The whole area of punishment, proof and political correctness relating to alleged sexual misconduct in the United Kingdom appears to be so damaged as to punish the wrong people, yet allow the worst offenders to get off with the most minimal punishments for the most wicked crimes on far too many occasions.

Some of the latest nonsense has surrounded Sir Ted Heath, the Prime Minister of the UK during the early 1970's. Heath was accused in 2015 of being a paedophile and was investigated as part of "Operation Conifer" an investigation into VIP's allegedly involved in all sorts of abuses and an investigation now widely discredited.

One of the most outrageous elements of it involved the launch, where officers asked for "victims" of Heath to come forward and stated that they would be believed. This turned British Justice on its head with the principal of innocent until proven guilty thrown out of the window and an investigation of a man who died in 2005 who thus could neither be charged nor defend himself.

The case was ignited by a fantasist with form for this type of malice called "Nick" and on the day following the plea for witnesses 118 people emerged claiming abuse. Most of these were identified immediately as charlatans with the rest of the claims found to be unsubstantiated over time. The initial claim against a brothel owner was disqualified by the Independent Police Complaints Committee for having no evidence to back it up and the whole mess cost an estimated £1.4 million.

Innocents damaged

Other claims have damaged high profile people in the recent past. Paul Gambaccini the BBC radio presenter lost his position for a while after false claims were made against him and Sir Cliff Richard is presently suing the BBC after the police informed them of a raid on his house which the Corporation then screened live.

It proved to be without foundation, but only after years of suspicion and heartache. Less well-known men have been placed under the spotlight as well, at least three in the last few weeks, before the claims against them by women, who still remain anonymous, have proven to be without foundation or malicious.

On the other hand, there have been numerous examples across the country of hideous recent abuse.

In Newcastle one hundred and eight possible victims, nearly all underage girls the youngest thirteen were abused. Girls that were vulnerable, often in council care were rRaped multiple times, used as prostitutes, provided with dangerous drugs and alcohol for the profit and pleasure of Muslim men. Seventeen of these hateful thugs were convicted plus one 17-year-old idiot white girl in 2017. In 2010 it was Rotherham and Derby, 2012 Rochdale, 2013 Oxford, 2014 Bristol, 2015 Aylesbury, and Peterborough 2016 Bradford. Thousands of girls, dozens of perpetrators, terrible abuse. Sentences? Well, let's get to that.

Just look at what happened and then punish appropriately

For me, the guidelines of investigating sexual abuse should focus upon how serious the alleged crime was when did it happen and when was it reported.

The most serious crimes should be those involving penetrative sex and violence, perpetrated against the most vulnerable and exacerbated by multiple perpetrators being involved. They should be crimes that have taken place over the previous year and reported within that time scale.

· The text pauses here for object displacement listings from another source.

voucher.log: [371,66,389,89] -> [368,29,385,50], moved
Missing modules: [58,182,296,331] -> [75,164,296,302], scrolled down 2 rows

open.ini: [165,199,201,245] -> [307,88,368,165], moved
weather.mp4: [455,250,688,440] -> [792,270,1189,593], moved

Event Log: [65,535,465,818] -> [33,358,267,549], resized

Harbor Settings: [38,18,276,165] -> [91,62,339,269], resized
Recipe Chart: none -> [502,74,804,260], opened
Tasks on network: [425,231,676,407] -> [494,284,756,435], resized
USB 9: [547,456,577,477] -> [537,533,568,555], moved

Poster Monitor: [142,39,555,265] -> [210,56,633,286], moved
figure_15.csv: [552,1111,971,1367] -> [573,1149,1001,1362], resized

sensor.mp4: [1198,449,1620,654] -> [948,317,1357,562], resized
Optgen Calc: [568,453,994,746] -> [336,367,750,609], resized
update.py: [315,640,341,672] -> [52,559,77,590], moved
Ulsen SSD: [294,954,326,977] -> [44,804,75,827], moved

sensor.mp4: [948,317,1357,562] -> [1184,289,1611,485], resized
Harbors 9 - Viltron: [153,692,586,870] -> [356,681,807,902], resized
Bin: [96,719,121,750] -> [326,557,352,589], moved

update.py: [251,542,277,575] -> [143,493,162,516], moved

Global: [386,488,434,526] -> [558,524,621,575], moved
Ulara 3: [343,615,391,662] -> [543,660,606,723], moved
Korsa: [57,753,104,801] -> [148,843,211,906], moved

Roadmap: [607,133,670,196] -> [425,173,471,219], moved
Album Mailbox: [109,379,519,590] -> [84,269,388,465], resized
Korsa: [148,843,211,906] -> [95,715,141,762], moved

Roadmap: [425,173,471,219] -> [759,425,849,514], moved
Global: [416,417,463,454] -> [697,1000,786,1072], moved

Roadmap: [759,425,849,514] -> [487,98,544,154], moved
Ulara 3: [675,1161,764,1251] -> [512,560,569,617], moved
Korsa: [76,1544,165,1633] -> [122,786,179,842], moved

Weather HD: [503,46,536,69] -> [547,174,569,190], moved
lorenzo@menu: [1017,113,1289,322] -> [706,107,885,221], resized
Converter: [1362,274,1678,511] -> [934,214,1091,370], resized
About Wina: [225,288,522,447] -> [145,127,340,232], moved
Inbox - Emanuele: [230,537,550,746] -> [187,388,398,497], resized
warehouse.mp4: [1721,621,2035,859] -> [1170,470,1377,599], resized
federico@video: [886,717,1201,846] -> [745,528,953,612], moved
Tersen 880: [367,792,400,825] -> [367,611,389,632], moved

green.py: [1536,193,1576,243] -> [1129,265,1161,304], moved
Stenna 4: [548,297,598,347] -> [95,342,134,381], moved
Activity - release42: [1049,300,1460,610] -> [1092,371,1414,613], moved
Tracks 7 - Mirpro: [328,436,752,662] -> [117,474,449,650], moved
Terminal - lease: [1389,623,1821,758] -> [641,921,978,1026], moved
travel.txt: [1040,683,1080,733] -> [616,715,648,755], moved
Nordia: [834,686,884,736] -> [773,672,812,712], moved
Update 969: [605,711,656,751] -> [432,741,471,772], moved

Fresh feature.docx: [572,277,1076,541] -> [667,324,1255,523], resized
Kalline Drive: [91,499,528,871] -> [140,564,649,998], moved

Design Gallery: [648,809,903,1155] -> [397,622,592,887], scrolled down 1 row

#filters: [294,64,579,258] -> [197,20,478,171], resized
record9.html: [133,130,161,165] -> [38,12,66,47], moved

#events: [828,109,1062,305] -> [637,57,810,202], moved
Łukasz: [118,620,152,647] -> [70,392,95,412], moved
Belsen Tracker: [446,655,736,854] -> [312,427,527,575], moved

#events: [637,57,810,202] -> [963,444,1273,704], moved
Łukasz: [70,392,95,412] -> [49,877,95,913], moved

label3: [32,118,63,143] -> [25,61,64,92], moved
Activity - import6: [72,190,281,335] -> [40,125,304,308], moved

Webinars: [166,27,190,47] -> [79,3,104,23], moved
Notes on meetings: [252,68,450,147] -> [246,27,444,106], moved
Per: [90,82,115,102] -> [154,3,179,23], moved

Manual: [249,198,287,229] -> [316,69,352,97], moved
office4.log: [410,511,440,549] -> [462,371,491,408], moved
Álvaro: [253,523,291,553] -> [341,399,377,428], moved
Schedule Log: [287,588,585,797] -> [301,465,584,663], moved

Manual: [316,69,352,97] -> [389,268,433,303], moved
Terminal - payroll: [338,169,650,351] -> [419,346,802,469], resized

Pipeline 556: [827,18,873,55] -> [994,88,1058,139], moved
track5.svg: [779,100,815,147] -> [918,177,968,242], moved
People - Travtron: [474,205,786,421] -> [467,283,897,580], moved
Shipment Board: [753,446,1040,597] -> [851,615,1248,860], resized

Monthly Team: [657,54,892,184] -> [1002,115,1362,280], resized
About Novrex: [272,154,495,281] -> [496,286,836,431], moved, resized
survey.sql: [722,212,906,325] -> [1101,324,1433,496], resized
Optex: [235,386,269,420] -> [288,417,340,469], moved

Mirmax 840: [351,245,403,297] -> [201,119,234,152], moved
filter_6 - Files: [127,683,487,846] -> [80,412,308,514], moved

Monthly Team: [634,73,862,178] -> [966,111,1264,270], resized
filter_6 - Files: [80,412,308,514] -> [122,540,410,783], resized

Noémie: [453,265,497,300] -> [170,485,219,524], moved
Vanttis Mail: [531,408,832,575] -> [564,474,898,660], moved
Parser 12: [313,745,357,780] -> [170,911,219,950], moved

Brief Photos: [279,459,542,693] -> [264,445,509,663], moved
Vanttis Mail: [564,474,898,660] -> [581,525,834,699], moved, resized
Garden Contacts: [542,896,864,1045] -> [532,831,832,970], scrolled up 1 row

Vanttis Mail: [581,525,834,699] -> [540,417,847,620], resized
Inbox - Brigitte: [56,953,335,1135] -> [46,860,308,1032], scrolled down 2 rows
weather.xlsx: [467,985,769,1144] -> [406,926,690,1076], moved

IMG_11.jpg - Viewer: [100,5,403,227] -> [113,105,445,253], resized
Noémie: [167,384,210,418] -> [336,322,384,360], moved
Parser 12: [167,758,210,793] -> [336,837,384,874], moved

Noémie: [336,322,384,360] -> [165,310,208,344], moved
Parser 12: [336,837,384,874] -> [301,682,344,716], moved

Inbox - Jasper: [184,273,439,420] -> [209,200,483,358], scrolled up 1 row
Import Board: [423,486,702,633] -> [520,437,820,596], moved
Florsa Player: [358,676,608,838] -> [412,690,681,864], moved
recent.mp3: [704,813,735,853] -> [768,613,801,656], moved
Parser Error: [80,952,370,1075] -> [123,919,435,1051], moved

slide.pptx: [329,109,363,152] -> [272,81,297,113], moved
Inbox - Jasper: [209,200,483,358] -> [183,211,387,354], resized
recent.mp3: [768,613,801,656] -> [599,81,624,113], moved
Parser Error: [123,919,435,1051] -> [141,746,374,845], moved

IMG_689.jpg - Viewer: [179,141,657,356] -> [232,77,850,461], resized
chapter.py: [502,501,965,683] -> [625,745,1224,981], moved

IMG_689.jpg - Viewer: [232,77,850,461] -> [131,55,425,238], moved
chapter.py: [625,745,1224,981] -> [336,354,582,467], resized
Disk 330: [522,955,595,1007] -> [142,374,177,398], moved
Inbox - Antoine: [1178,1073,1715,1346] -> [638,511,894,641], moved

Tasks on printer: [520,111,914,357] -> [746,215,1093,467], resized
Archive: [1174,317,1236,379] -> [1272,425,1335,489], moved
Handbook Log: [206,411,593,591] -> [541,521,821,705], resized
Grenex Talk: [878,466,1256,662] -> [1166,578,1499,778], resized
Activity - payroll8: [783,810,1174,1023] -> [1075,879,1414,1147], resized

That wickedness when proven should lead to extremely harsh punishments with the perpetrator perhaps choosing between chemical castration and twenty years in prison, or a short sharp shock of three weeks in prison but sharing the cell with three angry tigers!

However crimes that are sometimes decades old are almost impossible to prove beyond reasonable doubt. No DNA evidence, no immediate statements, no valid corroboration, too many other possible motives, coordinated statements etc.

Looking at cases like Heath's especially are futile and expensive. Even if guilty as Heath almost certainly was not, the two most important criteria of punishing the offender and protecting future victims cannot be achieved. Reporting such crimes within a reasonable timescale can be difficult. Genuine victims need solid support. However the desire to obtain convictions should not lead to innocent men being hampered by unfair practices. Women who maliciously accuse should also face severe punishment and have their right to anonymity removed.

I fear this subject is treated too lightly by too many. Some of the abuse noted above is the worst short of murder that can be perpetrated. Villains should not be found guilty of these issues many times.

Two strikes and life would be an appropriate sentence. However because of the hatefulness of the crimes innocent people accused have their lives ruined, Anonymity until guilt is proven should be afforded. The punishments for the deliberately malicious, false accusations should be equally unflinching.

Perhaps then everyone would take this problem more seriously.